Simulated Author's Rebuttal

2 responses · 0 unresolved

We thank the referee for the constructive and detailed feedback on our manuscript. We have carefully reviewed the major comments and provide point-by-point responses below. We agree that additional experimental details and ablations are needed to strengthen verifiability and will incorporate them in the revised version.

read point-by-point responses
  1. Referee: [Experiments] Experiments section: The abstract and results claim 100% recall with adversarial enhancement on two benchmarks, yet the manuscript supplies no quantitative baselines, ablation results on the adversarial component, error analysis, or description of how false negatives were identified in the test sets. This directly prevents verification of the central claim that the IoU-based reliability score reliably detects false negatives.

    Authors: We agree that the current presentation lacks sufficient supporting details for independent verification. In the revised manuscript, we will add quantitative baselines comparing our reliability score to standard uncertainty measures such as prediction confidence and entropy.
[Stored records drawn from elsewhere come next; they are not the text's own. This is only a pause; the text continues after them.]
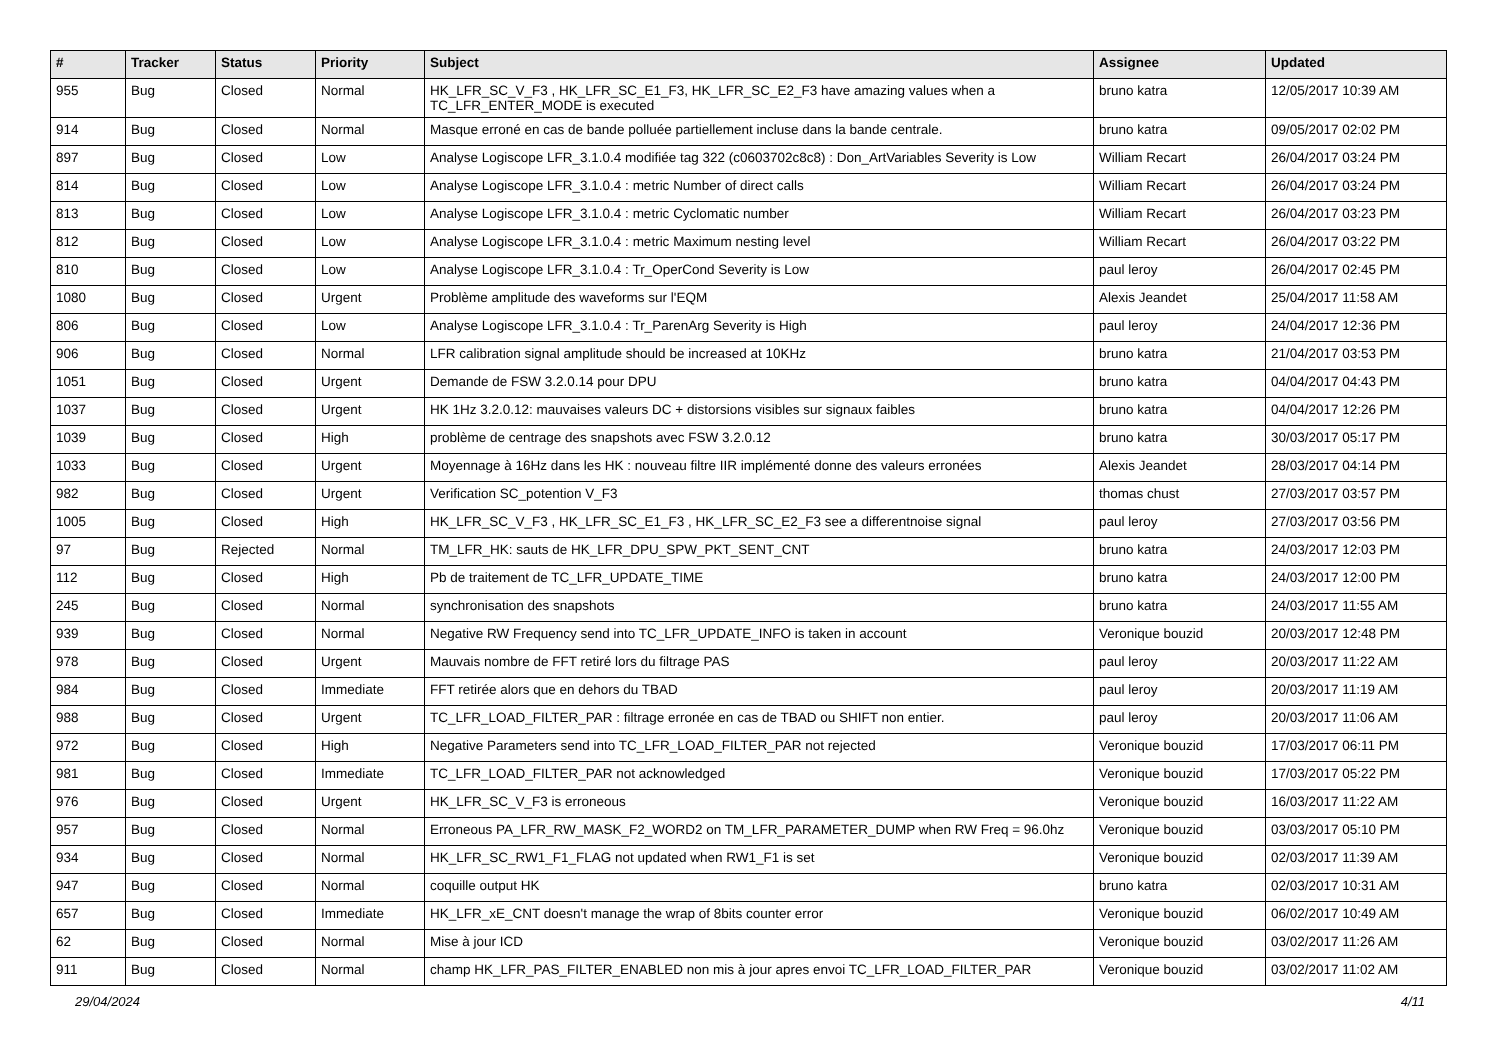| # | Tracker | Status | Priority | Subject | Assignee | Updated |
| --- | --- | --- | --- | --- | --- | --- |
| 955 | Bug | Closed | Normal | HK_LFR_SC_V_F3 , HK_LFR_SC_E1_F3, HK_LFR_SC_E2_F3 have amazing values when a TC_LFR_ENTER_MODE is executed | bruno katra | 12/05/2017 10:39 AM |
| 914 | Bug | Closed | Normal | Masque erroné en cas de bande polluée partiellement incluse dans la bande centrale. | bruno katra | 09/05/2017 02:02 PM |
| 897 | Bug | Closed | Low | Analyse Logiscope LFR_3.1.0.4 modifiée tag 322 (c0603702c8c8) : Don_ArtVariables Severity is Low | William Recart | 26/04/2017 03:24 PM |
| 814 | Bug | Closed | Low | Analyse Logiscope LFR_3.1.0.4 : metric Number of direct calls | William Recart | 26/04/2017 03:24 PM |
| 813 | Bug | Closed | Low | Analyse Logiscope LFR_3.1.0.4 : metric Cyclomatic number | William Recart | 26/04/2017 03:23 PM |
| 812 | Bug | Closed | Low | Analyse Logiscope LFR_3.1.0.4 : metric Maximum nesting level | William Recart | 26/04/2017 03:22 PM |
| 810 | Bug | Closed | Low | Analyse Logiscope LFR_3.1.0.4 : Tr_OperCond Severity is Low | paul leroy | 26/04/2017 02:45 PM |
| 1080 | Bug | Closed | Urgent | Problème amplitude des waveforms sur l'EQM | Alexis Jeandet | 25/04/2017 11:58 AM |
| 806 | Bug | Closed | Low | Analyse Logiscope LFR_3.1.0.4 : Tr_ParenArg Severity is High | paul leroy | 24/04/2017 12:36 PM |
| 906 | Bug | Closed | Normal | LFR calibration signal amplitude should be increased at 10KHz | bruno katra | 21/04/2017 03:53 PM |
| 1051 | Bug | Closed | Urgent | Demande de FSW 3.2.0.14 pour DPU | bruno katra | 04/04/2017 04:43 PM |
| 1037 | Bug | Closed | Urgent | HK 1Hz 3.2.0.12: mauvaises valeurs DC + distorsions visibles sur signaux faibles | bruno katra | 04/04/2017 12:26 PM |
| 1039 | Bug | Closed | High | problème de centrage des snapshots avec FSW 3.2.0.12 | bruno katra | 30/03/2017 05:17 PM |
| 1033 | Bug | Closed | Urgent | Moyennage à 16Hz dans les HK : nouveau filtre IIR implémenté donne des valeurs erronées | Alexis Jeandet | 28/03/2017 04:14 PM |
| 982 | Bug | Closed | Urgent | Verification SC_potention V_F3 | thomas chust | 27/03/2017 03:57 PM |
| 1005 | Bug | Closed | High | HK_LFR_SC_V_F3 , HK_LFR_SC_E1_F3 , HK_LFR_SC_E2_F3 see a differentnoise signal | paul leroy | 27/03/2017 03:56 PM |
| 97 | Bug | Rejected | Normal | TM_LFR_HK: sauts de HK_LFR_DPU_SPW_PKT_SENT_CNT | bruno katra | 24/03/2017 12:03 PM |
| 112 | Bug | Closed | High | Pb de traitement de TC_LFR_UPDATE_TIME | bruno katra | 24/03/2017 12:00 PM |
| 245 | Bug | Closed | Normal | synchronisation des snapshots | bruno katra | 24/03/2017 11:55 AM |
| 939 | Bug | Closed | Normal | Negative RW Frequency send into TC_LFR_UPDATE_INFO is taken in account | Veronique bouzid | 20/03/2017 12:48 PM |
| 978 | Bug | Closed | Urgent | Mauvais nombre de FFT retiré lors du filtrage PAS | paul leroy | 20/03/2017 11:22 AM |
| 984 | Bug | Closed | Immediate | FFT retirée alors que en dehors du TBAD | paul leroy | 20/03/2017 11:19 AM |
| 988 | Bug | Closed | Urgent | TC_LFR_LOAD_FILTER_PAR : filtrage erronée en cas de TBAD ou SHIFT non entier. | paul leroy | 20/03/2017 11:06 AM |
| 972 | Bug | Closed | High | Negative Parameters send into TC_LFR_LOAD_FILTER_PAR not rejected | Veronique bouzid | 17/03/2017 06:11 PM |
| 981 | Bug | Closed | Immediate | TC_LFR_LOAD_FILTER_PAR not acknowledged | Veronique bouzid | 17/03/2017 05:22 PM |
| 976 | Bug | Closed | Urgent | HK_LFR_SC_V_F3 is erroneous | Veronique bouzid | 16/03/2017 11:22 AM |
| 957 | Bug | Closed | Normal | Erroneous PA_LFR_RW_MASK_F2_WORD2 on TM_LFR_PARAMETER_DUMP when RW Freq = 96.0hz | Veronique bouzid | 03/03/2017 05:10 PM |
| 934 | Bug | Closed | Normal | HK_LFR_SC_RW1_F1_FLAG not updated when RW1_F1 is set | Veronique bouzid | 02/03/2017 11:39 AM |
| 947 | Bug | Closed | Normal | coquille output HK | bruno katra | 02/03/2017 10:31 AM |
| 657 | Bug | Closed | Immediate | HK_LFR_xE_CNT doesn't manage the wrap of 8bits counter error | Veronique bouzid | 06/02/2017 10:49 AM |
| 62 | Bug | Closed | Normal | Mise à jour ICD | Veronique bouzid | 03/02/2017 11:26 AM |
| 911 | Bug | Closed | Normal | champ HK_LFR_PAS_FILTER_ENABLED non mis à jour apres envoi TC_LFR_LOAD_FILTER_PAR | Veronique bouzid | 03/02/2017 11:02 AM |
29/04/2024 4/11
We will also include ablations isolating the adversarial enhancement (with and without it) and an error analysis section with case studies of flagged false negatives. Additionally, we will describe the ground-truth annotation process used to identify false negatives in the test sets. These changes will directly address the verifiability concern. revision: yes

  2. Referee: [Method] Method section (reliability score definition): The score is computed directly from post-hoc heatmap IoU differences (plus adversarial amplification). No ablations are presented on alternative explanation techniques, low-contrast or subtle defects, or variations in background texture/lighting to test whether the IoU disparity is driven primarily by missed defects rather than explanation-method artifacts or dataset-specific features. This leaves the weakest assumption untested and makes the 100% recall potentially non-generalizable.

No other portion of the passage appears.